SUPPLIED RECORDS ::
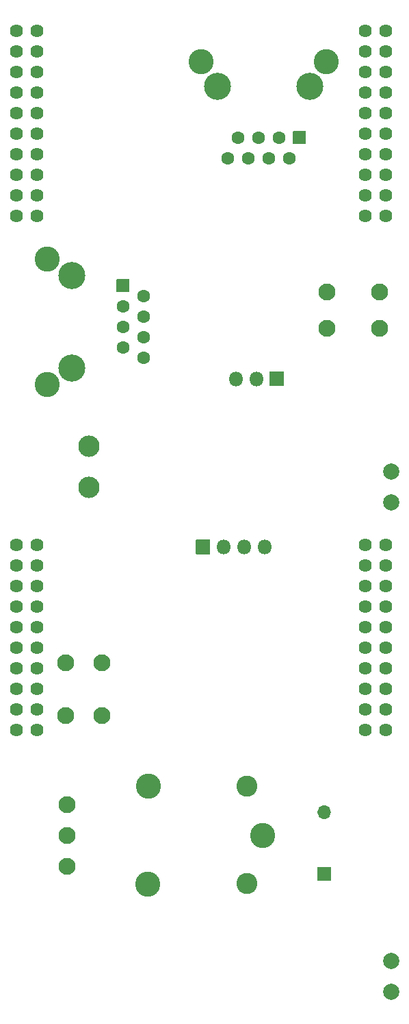
<source format=gbs>
G04 #@! TF.GenerationSoftware,KiCad,Pcbnew,(5.1.10-1-10_14)*
G04 #@! TF.CreationDate,2021-11-12T15:28:04+00:00*
G04 #@! TF.ProjectId,New-New-ACNode-Shield,4e65772d-4e65-4772-9d41-434e6f64652d,rev?*
G04 #@! TF.SameCoordinates,Original*
G04 #@! TF.FileFunction,Soldermask,Bot*
G04 #@! TF.FilePolarity,Negative*
%FSLAX46Y46*%
G04 Gerber Fmt 4.6, Leading zero omitted, Abs format (unit mm)*
G04 Created by KiCad (PCBNEW (5.1.10-1-10_14)) date 2021-11-12 15:28:04*
%MOMM*%
%LPD*%
G01*
G04 APERTURE LIST*
%ADD10O,1.800000X1.800000*%
%ADD11C,2.100000*%
%ADD12C,2.000000*%
%ADD13C,1.624000*%
%ADD14C,3.100000*%
%ADD15C,2.600000*%
%ADD16C,2.640000*%
%ADD17C,1.600000*%
%ADD18C,3.350000*%
%ADD19O,1.700000X1.700000*%
G04 APERTURE END LIST*
D10*
X151620000Y-88700000D03*
X154160000Y-88700000D03*
G36*
G01*
X155850000Y-87800000D02*
X157550000Y-87800000D01*
G75*
G02*
X157600000Y-87850000I0J-50000D01*
G01*
X157600000Y-89550000D01*
G75*
G02*
X157550000Y-89600000I-50000J0D01*
G01*
X155850000Y-89600000D01*
G75*
G02*
X155800000Y-89550000I0J50000D01*
G01*
X155800000Y-87850000D01*
G75*
G02*
X155850000Y-87800000I50000J0D01*
G01*
G37*
D11*
X130700000Y-148910000D03*
X130700000Y-145100000D03*
X130700000Y-141290000D03*
D12*
X170900000Y-160590000D03*
X170900000Y-164400000D03*
X170844000Y-100198000D03*
X170844000Y-104008000D03*
D13*
X170180000Y-132080000D03*
X167640000Y-132080000D03*
X127000000Y-132080000D03*
X124460000Y-132080000D03*
X170180000Y-129540000D03*
X167640000Y-129540000D03*
X170180000Y-127000000D03*
X167640000Y-127000000D03*
X170180000Y-124460000D03*
X167640000Y-124460000D03*
X170180000Y-121920000D03*
X167640000Y-121920000D03*
X170180000Y-119380000D03*
X167640000Y-119380000D03*
X170180000Y-116840000D03*
X167640000Y-116840000D03*
X170180000Y-114300000D03*
X167640000Y-114300000D03*
X170180000Y-111760000D03*
X167640000Y-111760000D03*
X170180000Y-109220000D03*
X167640000Y-109220000D03*
X170180000Y-68580000D03*
X167640000Y-68580000D03*
X170180000Y-66040000D03*
X167640000Y-66040000D03*
X170180000Y-63500000D03*
X167640000Y-63500000D03*
X170180000Y-60960000D03*
X167640000Y-60960000D03*
X170180000Y-58420000D03*
X167640000Y-58420000D03*
X170180000Y-55880000D03*
X167640000Y-55880000D03*
X170180000Y-53340000D03*
X167640000Y-53340000D03*
X170180000Y-50800000D03*
X167640000Y-50800000D03*
X170180000Y-48260000D03*
X167640000Y-48260000D03*
X170180000Y-45720000D03*
X167640000Y-45720000D03*
X127000000Y-129540000D03*
X124460000Y-129540000D03*
X127000000Y-127000000D03*
X124460000Y-127000000D03*
X127000000Y-124460000D03*
X124460000Y-124460000D03*
X127000000Y-121920000D03*
X124460000Y-121920000D03*
X127000000Y-119380000D03*
X124460000Y-119380000D03*
X127000000Y-116840000D03*
X124460000Y-116840000D03*
X127000000Y-114300000D03*
X124460000Y-114300000D03*
X127000000Y-111760000D03*
X124460000Y-111760000D03*
X127000000Y-109220000D03*
X124460000Y-109220000D03*
X127000000Y-68580000D03*
X124460000Y-68580000D03*
X127000000Y-66040000D03*
X124460000Y-66040000D03*
X127000000Y-63500000D03*
X124460000Y-63500000D03*
X127000000Y-60960000D03*
X124460000Y-60960000D03*
X127000000Y-58420000D03*
X124460000Y-58420000D03*
X127000000Y-55880000D03*
X124460000Y-55880000D03*
X127000000Y-53340000D03*
X124460000Y-53340000D03*
X127000000Y-50800000D03*
X124460000Y-50800000D03*
X127000000Y-48260000D03*
X124460000Y-48260000D03*
X127000000Y-45720000D03*
X124460000Y-45720000D03*
D14*
X154940000Y-145100000D03*
D15*
X152990000Y-151050000D03*
D14*
X140740000Y-151100000D03*
X140790000Y-139050000D03*
D15*
X152990000Y-139050000D03*
D11*
X130556000Y-123802000D03*
X135056000Y-123802000D03*
X130556000Y-130302000D03*
X135056000Y-130302000D03*
X169400000Y-78000000D03*
X169400000Y-82500000D03*
X162900000Y-78000000D03*
X162900000Y-82500000D03*
D10*
X155194000Y-109474000D03*
X152654000Y-109474000D03*
X150114000Y-109474000D03*
G36*
G01*
X148424000Y-110374000D02*
X146724000Y-110374000D01*
G75*
G02*
X146674000Y-110324000I0J50000D01*
G01*
X146674000Y-108624000D01*
G75*
G02*
X146724000Y-108574000I50000J0D01*
G01*
X148424000Y-108574000D01*
G75*
G02*
X148474000Y-108624000I0J-50000D01*
G01*
X148474000Y-110324000D01*
G75*
G02*
X148424000Y-110374000I-50000J0D01*
G01*
G37*
D16*
X133490000Y-102088000D03*
X133490000Y-97008000D03*
D17*
X153162000Y-61468000D03*
X150622000Y-61468000D03*
D14*
X162837000Y-49528000D03*
D17*
X158242000Y-61468000D03*
G36*
G01*
X158712000Y-59678000D02*
X158712000Y-58178000D01*
G75*
G02*
X158762000Y-58128000I50000J0D01*
G01*
X160262000Y-58128000D01*
G75*
G02*
X160312000Y-58178000I0J-50000D01*
G01*
X160312000Y-59678000D01*
G75*
G02*
X160262000Y-59728000I-50000J0D01*
G01*
X158762000Y-59728000D01*
G75*
G02*
X158712000Y-59678000I0J50000D01*
G01*
G37*
X151892000Y-58928000D03*
X155702000Y-61468000D03*
X154432000Y-58928000D03*
X156972000Y-58928000D03*
D18*
X160782000Y-52578000D03*
D14*
X147297000Y-49528000D03*
D18*
X149352000Y-52578000D03*
D17*
X140208000Y-83566000D03*
X140208000Y-86106000D03*
D14*
X128268000Y-73891000D03*
D17*
X140208000Y-78486000D03*
G36*
G01*
X138418000Y-78016000D02*
X136918000Y-78016000D01*
G75*
G02*
X136868000Y-77966000I0J50000D01*
G01*
X136868000Y-76466000D01*
G75*
G02*
X136918000Y-76416000I50000J0D01*
G01*
X138418000Y-76416000D01*
G75*
G02*
X138468000Y-76466000I0J-50000D01*
G01*
X138468000Y-77966000D01*
G75*
G02*
X138418000Y-78016000I-50000J0D01*
G01*
G37*
X137668000Y-84836000D03*
X140208000Y-81026000D03*
X137668000Y-82296000D03*
X137668000Y-79756000D03*
D18*
X131318000Y-75946000D03*
D14*
X128268000Y-89431000D03*
D18*
X131318000Y-87376000D03*
D19*
X162560000Y-142240000D03*
G36*
G01*
X163360000Y-150710000D02*
X161760000Y-150710000D01*
G75*
G02*
X161710000Y-150660000I0J50000D01*
G01*
X161710000Y-149060000D01*
G75*
G02*
X161760000Y-149010000I50000J0D01*
G01*
X163360000Y-149010000D01*
G75*
G02*
X163410000Y-149060000I0J-50000D01*
G01*
X163410000Y-150660000D01*
G75*
G02*
X163360000Y-150710000I-50000J0D01*
G01*
G37*
M02*

</source>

TASK GOAL :: Quote the entries above word for word. Leave the images out.

EXERCISE OUTPUT ::
<source format=gbs>
G04 #@! TF.GenerationSoftware,KiCad,Pcbnew,(5.1.10-1-10_14)*
G04 #@! TF.CreationDate,2021-11-12T15:28:04+00:00*
G04 #@! TF.ProjectId,New-New-ACNode-Shield,4e65772d-4e65-4772-9d41-434e6f64652d,rev?*
G04 #@! TF.SameCoordinates,Original*
G04 #@! TF.FileFunction,Soldermask,Bot*
G04 #@! TF.FilePolarity,Negative*
%FSLAX46Y46*%
G04 Gerber Fmt 4.6, Leading zero omitted, Abs format (unit mm)*
G04 Created by KiCad (PCBNEW (5.1.10-1-10_14)) date 2021-11-12 15:28:04*
%MOMM*%
%LPD*%
G01*
G04 APERTURE LIST*
%ADD10O,1.800000X1.800000*%
%ADD11C,2.100000*%
%ADD12C,2.000000*%
%ADD13C,1.624000*%
%ADD14C,3.100000*%
%ADD15C,2.600000*%
%ADD16C,2.640000*%
%ADD17C,1.600000*%
%ADD18C,3.350000*%
%ADD19O,1.700000X1.700000*%
G04 APERTURE END LIST*
D10*
X151620000Y-88700000D03*
X154160000Y-88700000D03*
G36*
G01*
X155850000Y-87800000D02*
X157550000Y-87800000D01*
G75*
G02*
X157600000Y-87850000I0J-50000D01*
G01*
X157600000Y-89550000D01*
G75*
G02*
X157550000Y-89600000I-50000J0D01*
G01*
X155850000Y-89600000D01*
G75*
G02*
X155800000Y-89550000I0J50000D01*
G01*
X155800000Y-87850000D01*
G75*
G02*
X155850000Y-87800000I50000J0D01*
G01*
G37*
D11*
X130700000Y-148910000D03*
X130700000Y-145100000D03*
X130700000Y-141290000D03*
D12*
X170900000Y-160590000D03*
X170900000Y-164400000D03*
X170844000Y-100198000D03*
X170844000Y-104008000D03*
D13*
X170180000Y-132080000D03*
X167640000Y-132080000D03*
X127000000Y-132080000D03*
X124460000Y-132080000D03*
X170180000Y-129540000D03*
X167640000Y-129540000D03*
X170180000Y-127000000D03*
X167640000Y-127000000D03*
X170180000Y-124460000D03*
X167640000Y-124460000D03*
X170180000Y-121920000D03*
X167640000Y-121920000D03*
X170180000Y-119380000D03*
X167640000Y-119380000D03*
X170180000Y-116840000D03*
X167640000Y-116840000D03*
X170180000Y-114300000D03*
X167640000Y-114300000D03*
X170180000Y-111760000D03*
X167640000Y-111760000D03*
X170180000Y-109220000D03*
X167640000Y-109220000D03*
X170180000Y-68580000D03*
X167640000Y-68580000D03*
X170180000Y-66040000D03*
X167640000Y-66040000D03*
X170180000Y-63500000D03*
X167640000Y-63500000D03*
X170180000Y-60960000D03*
X167640000Y-60960000D03*
X170180000Y-58420000D03*
X167640000Y-58420000D03*
X170180000Y-55880000D03*
X167640000Y-55880000D03*
X170180000Y-53340000D03*
X167640000Y-53340000D03*
X170180000Y-50800000D03*
X167640000Y-50800000D03*
X170180000Y-48260000D03*
X167640000Y-48260000D03*
X170180000Y-45720000D03*
X167640000Y-45720000D03*
X127000000Y-129540000D03*
X124460000Y-129540000D03*
X127000000Y-127000000D03*
X124460000Y-127000000D03*
X127000000Y-124460000D03*
X124460000Y-124460000D03*
X127000000Y-121920000D03*
X124460000Y-121920000D03*
X127000000Y-119380000D03*
X124460000Y-119380000D03*
X127000000Y-116840000D03*
X124460000Y-116840000D03*
X127000000Y-114300000D03*
X124460000Y-114300000D03*
X127000000Y-111760000D03*
X124460000Y-111760000D03*
X127000000Y-109220000D03*
X124460000Y-109220000D03*
X127000000Y-68580000D03*
X124460000Y-68580000D03*
X127000000Y-66040000D03*
X124460000Y-66040000D03*
X127000000Y-63500000D03*
X124460000Y-63500000D03*
X127000000Y-60960000D03*
X124460000Y-60960000D03*
X127000000Y-58420000D03*
X124460000Y-58420000D03*
X127000000Y-55880000D03*
X124460000Y-55880000D03*
X127000000Y-53340000D03*
X124460000Y-53340000D03*
X127000000Y-50800000D03*
X124460000Y-50800000D03*
X127000000Y-48260000D03*
X124460000Y-48260000D03*
X127000000Y-45720000D03*
X124460000Y-45720000D03*
D14*
X154940000Y-145100000D03*
D15*
X152990000Y-151050000D03*
D14*
X140740000Y-151100000D03*
X140790000Y-139050000D03*
D15*
X152990000Y-139050000D03*
D11*
X130556000Y-123802000D03*
X135056000Y-123802000D03*
X130556000Y-130302000D03*
X135056000Y-130302000D03*
X169400000Y-78000000D03*
X169400000Y-82500000D03*
X162900000Y-78000000D03*
X162900000Y-82500000D03*
D10*
X155194000Y-109474000D03*
X152654000Y-109474000D03*
X150114000Y-109474000D03*
G36*
G01*
X148424000Y-110374000D02*
X146724000Y-110374000D01*
G75*
G02*
X146674000Y-110324000I0J50000D01*
G01*
X146674000Y-108624000D01*
G75*
G02*
X146724000Y-108574000I50000J0D01*
G01*
X148424000Y-108574000D01*
G75*
G02*
X148474000Y-108624000I0J-50000D01*
G01*
X148474000Y-110324000D01*
G75*
G02*
X148424000Y-110374000I-50000J0D01*
G01*
G37*
D16*
X133490000Y-102088000D03*
X133490000Y-97008000D03*
D17*
X153162000Y-61468000D03*
X150622000Y-61468000D03*
D14*
X162837000Y-49528000D03*
D17*
X158242000Y-61468000D03*
G36*
G01*
X158712000Y-59678000D02*
X158712000Y-58178000D01*
G75*
G02*
X158762000Y-58128000I50000J0D01*
G01*
X160262000Y-58128000D01*
G75*
G02*
X160312000Y-58178000I0J-50000D01*
G01*
X160312000Y-59678000D01*
G75*
G02*
X160262000Y-59728000I-50000J0D01*
G01*
X158762000Y-59728000D01*
G75*
G02*
X158712000Y-59678000I0J50000D01*
G01*
G37*
X151892000Y-58928000D03*
X155702000Y-61468000D03*
X154432000Y-58928000D03*
X156972000Y-58928000D03*
D18*
X160782000Y-52578000D03*
D14*
X147297000Y-49528000D03*
D18*
X149352000Y-52578000D03*
D17*
X140208000Y-83566000D03*
X140208000Y-86106000D03*
D14*
X128268000Y-73891000D03*
D17*
X140208000Y-78486000D03*
G36*
G01*
X138418000Y-78016000D02*
X136918000Y-78016000D01*
G75*
G02*
X136868000Y-77966000I0J50000D01*
G01*
X136868000Y-76466000D01*
G75*
G02*
X136918000Y-76416000I50000J0D01*
G01*
X138418000Y-76416000D01*
G75*
G02*
X138468000Y-76466000I0J-50000D01*
G01*
X138468000Y-77966000D01*
G75*
G02*
X138418000Y-78016000I-50000J0D01*
G01*
G37*
X137668000Y-84836000D03*
X140208000Y-81026000D03*
X137668000Y-82296000D03*
X137668000Y-79756000D03*
D18*
X131318000Y-75946000D03*
D14*
X128268000Y-89431000D03*
D18*
X131318000Y-87376000D03*
D19*
X162560000Y-142240000D03*
G36*
G01*
X163360000Y-150710000D02*
X161760000Y-150710000D01*
G75*
G02*
X161710000Y-150660000I0J50000D01*
G01*
X161710000Y-149060000D01*
G75*
G02*
X161760000Y-149010000I50000J0D01*
G01*
X163360000Y-149010000D01*
G75*
G02*
X163410000Y-149060000I0J-50000D01*
G01*
X163410000Y-150660000D01*
G75*
G02*
X163360000Y-150710000I-50000J0D01*
G01*
G37*
M02*

</source>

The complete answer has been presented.